ACTIVITY → Can you reproduce all of the records below word for word, without changing anything?
--- WORKING DATA ---
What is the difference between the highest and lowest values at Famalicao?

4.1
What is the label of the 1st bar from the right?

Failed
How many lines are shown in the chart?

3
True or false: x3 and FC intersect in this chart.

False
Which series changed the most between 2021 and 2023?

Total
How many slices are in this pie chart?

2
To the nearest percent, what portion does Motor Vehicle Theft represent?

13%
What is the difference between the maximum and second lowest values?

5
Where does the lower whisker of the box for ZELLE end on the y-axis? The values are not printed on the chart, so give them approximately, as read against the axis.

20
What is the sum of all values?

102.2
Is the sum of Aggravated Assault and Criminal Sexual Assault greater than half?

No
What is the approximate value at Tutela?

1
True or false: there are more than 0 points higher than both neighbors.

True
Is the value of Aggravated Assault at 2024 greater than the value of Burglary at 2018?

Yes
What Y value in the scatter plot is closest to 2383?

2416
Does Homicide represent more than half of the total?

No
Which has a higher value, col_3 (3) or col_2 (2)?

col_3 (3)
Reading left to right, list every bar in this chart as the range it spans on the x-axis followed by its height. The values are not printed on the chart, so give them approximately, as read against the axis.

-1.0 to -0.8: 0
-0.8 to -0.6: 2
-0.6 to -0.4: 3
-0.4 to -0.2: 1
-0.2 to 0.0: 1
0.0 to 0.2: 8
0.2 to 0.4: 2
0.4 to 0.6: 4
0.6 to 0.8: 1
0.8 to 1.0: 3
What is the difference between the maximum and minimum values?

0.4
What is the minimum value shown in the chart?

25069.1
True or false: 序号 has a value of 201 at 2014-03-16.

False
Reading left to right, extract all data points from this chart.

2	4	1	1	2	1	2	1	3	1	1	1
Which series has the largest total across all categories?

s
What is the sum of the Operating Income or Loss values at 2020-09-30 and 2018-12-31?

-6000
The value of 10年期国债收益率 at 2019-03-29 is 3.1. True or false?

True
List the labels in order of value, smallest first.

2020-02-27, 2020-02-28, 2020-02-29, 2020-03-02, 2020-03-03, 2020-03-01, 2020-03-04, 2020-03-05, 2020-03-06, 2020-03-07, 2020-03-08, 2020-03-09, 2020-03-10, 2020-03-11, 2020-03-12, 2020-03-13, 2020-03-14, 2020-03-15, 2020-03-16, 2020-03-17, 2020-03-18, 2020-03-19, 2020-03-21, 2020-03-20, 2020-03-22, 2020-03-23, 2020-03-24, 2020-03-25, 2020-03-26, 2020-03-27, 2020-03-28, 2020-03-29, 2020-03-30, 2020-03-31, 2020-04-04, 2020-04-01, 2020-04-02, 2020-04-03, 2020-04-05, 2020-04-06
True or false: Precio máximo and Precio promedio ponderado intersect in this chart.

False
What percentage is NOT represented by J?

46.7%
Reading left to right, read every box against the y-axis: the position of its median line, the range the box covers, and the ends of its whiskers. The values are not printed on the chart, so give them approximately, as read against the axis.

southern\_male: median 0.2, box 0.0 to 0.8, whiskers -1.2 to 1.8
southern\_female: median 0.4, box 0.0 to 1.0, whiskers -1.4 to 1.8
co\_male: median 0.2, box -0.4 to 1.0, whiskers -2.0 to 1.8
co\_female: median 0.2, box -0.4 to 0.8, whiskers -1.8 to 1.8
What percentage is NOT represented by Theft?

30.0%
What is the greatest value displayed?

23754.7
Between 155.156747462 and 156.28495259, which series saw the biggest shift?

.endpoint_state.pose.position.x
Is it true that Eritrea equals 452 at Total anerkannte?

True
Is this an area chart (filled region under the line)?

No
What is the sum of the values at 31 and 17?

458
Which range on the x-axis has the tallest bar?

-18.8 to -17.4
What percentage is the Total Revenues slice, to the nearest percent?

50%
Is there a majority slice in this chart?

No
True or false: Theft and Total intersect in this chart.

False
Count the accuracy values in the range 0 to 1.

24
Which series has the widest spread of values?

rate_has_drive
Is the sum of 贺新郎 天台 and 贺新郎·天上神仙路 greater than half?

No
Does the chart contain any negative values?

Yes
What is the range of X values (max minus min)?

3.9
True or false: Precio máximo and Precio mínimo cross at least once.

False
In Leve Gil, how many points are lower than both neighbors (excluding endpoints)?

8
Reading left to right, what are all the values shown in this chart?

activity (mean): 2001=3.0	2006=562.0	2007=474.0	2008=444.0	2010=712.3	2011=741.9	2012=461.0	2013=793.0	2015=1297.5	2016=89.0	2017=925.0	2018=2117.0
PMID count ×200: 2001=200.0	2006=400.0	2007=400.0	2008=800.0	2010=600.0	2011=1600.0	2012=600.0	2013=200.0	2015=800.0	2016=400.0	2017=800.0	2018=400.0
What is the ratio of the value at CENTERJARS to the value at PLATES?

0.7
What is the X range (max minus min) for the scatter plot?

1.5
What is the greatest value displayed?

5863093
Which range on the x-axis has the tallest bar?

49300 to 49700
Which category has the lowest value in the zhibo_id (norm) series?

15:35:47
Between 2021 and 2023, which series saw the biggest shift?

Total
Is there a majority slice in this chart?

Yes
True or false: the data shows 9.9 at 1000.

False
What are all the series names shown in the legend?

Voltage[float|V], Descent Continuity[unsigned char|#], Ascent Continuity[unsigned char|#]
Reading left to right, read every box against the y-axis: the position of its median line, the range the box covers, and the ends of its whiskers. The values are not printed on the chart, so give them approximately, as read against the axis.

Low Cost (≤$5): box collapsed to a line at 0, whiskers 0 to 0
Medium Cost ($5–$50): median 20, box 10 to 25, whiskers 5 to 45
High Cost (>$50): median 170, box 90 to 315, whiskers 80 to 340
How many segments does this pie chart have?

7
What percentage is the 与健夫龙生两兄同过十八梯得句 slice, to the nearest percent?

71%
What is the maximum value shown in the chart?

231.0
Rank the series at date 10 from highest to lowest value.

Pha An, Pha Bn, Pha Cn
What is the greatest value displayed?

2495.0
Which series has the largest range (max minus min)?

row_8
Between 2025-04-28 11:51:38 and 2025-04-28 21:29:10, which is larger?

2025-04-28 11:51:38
---
SOLUTION →
What is the difference between the highest and lowest values at Famalicao?

4.1
What is the label of the 1st bar from the right?

Failed
How many lines are shown in the chart?

3
True or false: x3 and FC intersect in this chart.

False
Which series changed the most between 2021 and 2023?

Total
How many slices are in this pie chart?

2
To the nearest percent, what portion does Motor Vehicle Theft represent?

13%
What is the difference between the maximum and second lowest values?

5
Where does the lower whisker of the box for ZELLE end on the y-axis? The values are not printed on the chart, so give them approximately, as read against the axis.

20
What is the sum of all values?

102.2
Is the sum of Aggravated Assault and Criminal Sexual Assault greater than half?

No
What is the approximate value at Tutela?

1
True or false: there are more than 0 points higher than both neighbors.

True
Is the value of Aggravated Assault at 2024 greater than the value of Burglary at 2018?

Yes
What Y value in the scatter plot is closest to 2383?

2416
Does Homicide represent more than half of the total?

No
Which has a higher value, col_3 (3) or col_2 (2)?

col_3 (3)
Reading left to right, list every bar in this chart as the range it spans on the x-axis followed by its height. The values are not printed on the chart, so give them approximately, as read against the axis.

-1.0 to -0.8: 0
-0.8 to -0.6: 2
-0.6 to -0.4: 3
-0.4 to -0.2: 1
-0.2 to 0.0: 1
0.0 to 0.2: 8
0.2 to 0.4: 2
0.4 to 0.6: 4
0.6 to 0.8: 1
0.8 to 1.0: 3
What is the difference between the maximum and minimum values?

0.4
What is the minimum value shown in the chart?

25069.1
True or false: 序号 has a value of 201 at 2014-03-16.

False
Reading left to right, extract all data points from this chart.

2	4	1	1	2	1	2	1	3	1	1	1
Which series has the largest total across all categories?

s
What is the sum of the Operating Income or Loss values at 2020-09-30 and 2018-12-31?

-6000
The value of 10年期国债收益率 at 2019-03-29 is 3.1. True or false?

True
List the labels in order of value, smallest first.

2020-02-27, 2020-02-28, 2020-02-29, 2020-03-02, 2020-03-03, 2020-03-01, 2020-03-04, 2020-03-05, 2020-03-06, 2020-03-07, 2020-03-08, 2020-03-09, 2020-03-10, 2020-03-11, 2020-03-12, 2020-03-13, 2020-03-14, 2020-03-15, 2020-03-16, 2020-03-17, 2020-03-18, 2020-03-19, 2020-03-21, 2020-03-20, 2020-03-22, 2020-03-23, 2020-03-24, 2020-03-25, 2020-03-26, 2020-03-27, 2020-03-28, 2020-03-29, 2020-03-30, 2020-03-31, 2020-04-04, 2020-04-01, 2020-04-02, 2020-04-03, 2020-04-05, 2020-04-06
True or false: Precio máximo and Precio promedio ponderado intersect in this chart.

False
What percentage is NOT represented by J?

46.7%
Reading left to right, read every box against the y-axis: the position of its median line, the range the box covers, and the ends of its whiskers. The values are not printed on the chart, so give them approximately, as read against the axis.

southern\_male: median 0.2, box 0.0 to 0.8, whiskers -1.2 to 1.8
southern\_female: median 0.4, box 0.0 to 1.0, whiskers -1.4 to 1.8
co\_male: median 0.2, box -0.4 to 1.0, whiskers -2.0 to 1.8
co\_female: median 0.2, box -0.4 to 0.8, whiskers -1.8 to 1.8
What percentage is NOT represented by Theft?

30.0%
What is the greatest value displayed?

23754.7
Between 155.156747462 and 156.28495259, which series saw the biggest shift?

.endpoint_state.pose.position.x
Is it true that Eritrea equals 452 at Total anerkannte?

True
Is this an area chart (filled region under the line)?

No
What is the sum of the values at 31 and 17?

458
Which range on the x-axis has the tallest bar?

-18.8 to -17.4
What percentage is the Total Revenues slice, to the nearest percent?

50%
Is there a majority slice in this chart?

No
True or false: Theft and Total intersect in this chart.

False
Count the accuracy values in the range 0 to 1.

24
Which series has the widest spread of values?

rate_has_drive
Is the sum of 贺新郎 天台 and 贺新郎·天上神仙路 greater than half?

No
Does the chart contain any negative values?

Yes
What is the range of X values (max minus min)?

3.9
True or false: Precio máximo and Precio mínimo cross at least once.

False
In Leve Gil, how many points are lower than both neighbors (excluding endpoints)?

8
Reading left to right, what are all the values shown in this chart?

activity (mean): 2001=3.0	2006=562.0	2007=474.0	2008=444.0	2010=712.3	2011=741.9	2012=461.0	2013=793.0	2015=1297.5	2016=89.0	2017=925.0	2018=2117.0
PMID count ×200: 2001=200.0	2006=400.0	2007=400.0	2008=800.0	2010=600.0	2011=1600.0	2012=600.0	2013=200.0	2015=800.0	2016=400.0	2017=800.0	2018=400.0
What is the ratio of the value at CENTERJARS to the value at PLATES?

0.7
What is the X range (max minus min) for the scatter plot?

1.5
What is the greatest value displayed?

5863093
Which range on the x-axis has the tallest bar?

49300 to 49700
Which category has the lowest value in the zhibo_id (norm) series?

15:35:47
Between 2021 and 2023, which series saw the biggest shift?

Total
Is there a majority slice in this chart?

Yes
True or false: the data shows 9.9 at 1000.

False
What are all the series names shown in the legend?

Voltage[float|V], Descent Continuity[unsigned char|#], Ascent Continuity[unsigned char|#]
Reading left to right, read every box against the y-axis: the position of its median line, the range the box covers, and the ends of its whiskers. The values are not printed on the chart, so give them approximately, as read against the axis.

Low Cost (≤$5): box collapsed to a line at 0, whiskers 0 to 0
Medium Cost ($5–$50): median 20, box 10 to 25, whiskers 5 to 45
High Cost (>$50): median 170, box 90 to 315, whiskers 80 to 340
How many segments does this pie chart have?

7
What percentage is the 与健夫龙生两兄同过十八梯得句 slice, to the nearest percent?

71%
What is the maximum value shown in the chart?

231.0
Rank the series at date 10 from highest to lowest value.

Pha An, Pha Bn, Pha Cn
What is the greatest value displayed?

2495.0
Which series has the largest range (max minus min)?

row_8
Between 2025-04-28 11:51:38 and 2025-04-28 21:29:10, which is larger?

2025-04-28 11:51:38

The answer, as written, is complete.